Amigo y compañero animado por el mismo
ideal de replicar la presencia, la palabra y la obra de Jesucristo. Tú y yo
sabemos que sin Él la vida se malgasta. Y una vocación sacerdotal malgastada es
triste.
El Año Jubilar de la Misericordia nos
sacude especialmente.
Es lo primero que necesitamos: su
Misericordia. Pero en segundo lugar es que somos ministros de la Misericordia;
estamos llamados a darla a quien la necesita. ¿Y quién no necesita de la
Misericordia de Dios?
Pero podemos estar seguros de que ya
hemos sido objeto de esa Misericordia infinita. Porque “no me eligieron ustedes
a Mí, sino que Yo les elegí a ustedes”. Si somos lo que somos, no es sino
porque Él tuvo a bien llamarnos. ¿Por qué? En definitiva porque quiso, porque
nos amó.
Y continúa amándonos y con
predilección. Y continúa confiando en nosotros. A lo peor le hemos traicionado;
nuestras promesas en los momentos de cercanía eufórica se hicieron humo cuando
más lo necesitábamos. Claro que importa; pero sus ojos se vuelven a nosotros
como se volvieron a Pedro en aquella noche triste. Y le mantuvo su elección y
su promesa: “Apacienta mis corderos;
apacienta mis ovejas”. Y vuelto, como Él se lo pidiera, “confirmó sus
hermanos”. “Ha resucitado el Señor; se ha aparecido a Simón”.
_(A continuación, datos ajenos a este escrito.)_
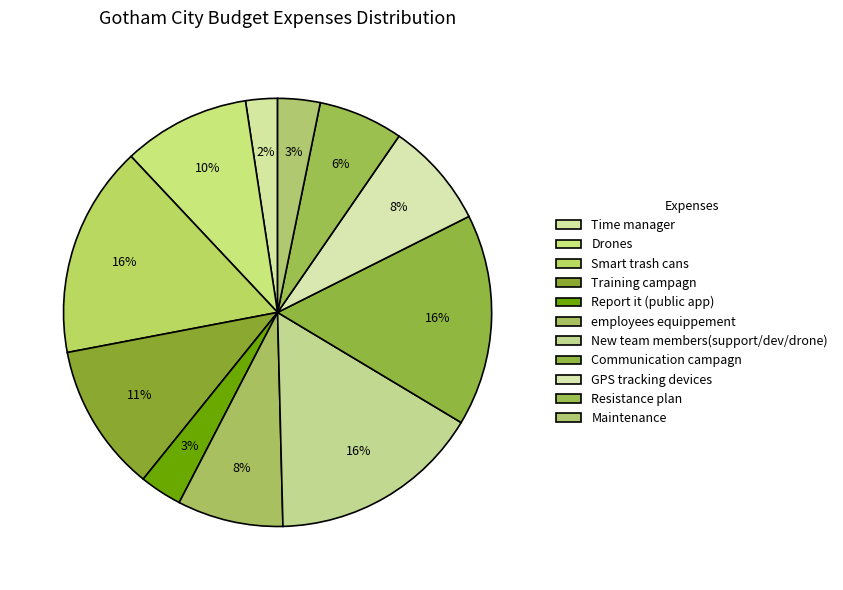

How many slices are in this pie chart?

11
Sea la que haya sido tu historia hasta
ahora, Él no ha retirado su palabra y sigue confiando en ti. “Setenta veces
siete”. Dale esa alegría, vuelve, te espera y quiere celebrarlo con alegría
desbordante. Tiene la puerta abierta, como también la Iglesia. Es el Año de la
Misericordia. “Donde abundó el pecado, sobreabunda y sobreabundará la gracia”.
“gracia tras gracia”, una gracia que supera, hace pequeña la anterior.
Ministro de la Misericordia. No hay
misión más grande. Para eso vino Él. Testigo de la Misericordia, anúnciala,
sólo Él, el Hijo, y tú en su nombre la podéis impartir. Porque todos pecaron y
tienen necesidad del perdón y de la gracia de Jesús. “¿Quién puede perdonar los
pecados?”. Solo Dios; y, en su nombre, sólo quien ha recibido ese poder de Él:
“A quienes ustedes perdonen, se les perdonará”.
Es la primera necesidad de tus
hermanos, de todo hombre. Todos nacen y hemos nacido pecadores; “en pecado me
concibió mi madre”. Eres sacerdote en primer lugar para perdonar. Si lo haces,
vas a ver maravillas. Verás a muchos pródigos volver, cansados, destrozados;
pero cuando les perdones, la alegría les llenará el corazón, sentirán que han
resucitado, que la paz les inunda el corazón. Nadie en el mundo puede hacer el
bien que un sacerdote puede hacer.
P. José Ramón Martínez Galdeano, S.J.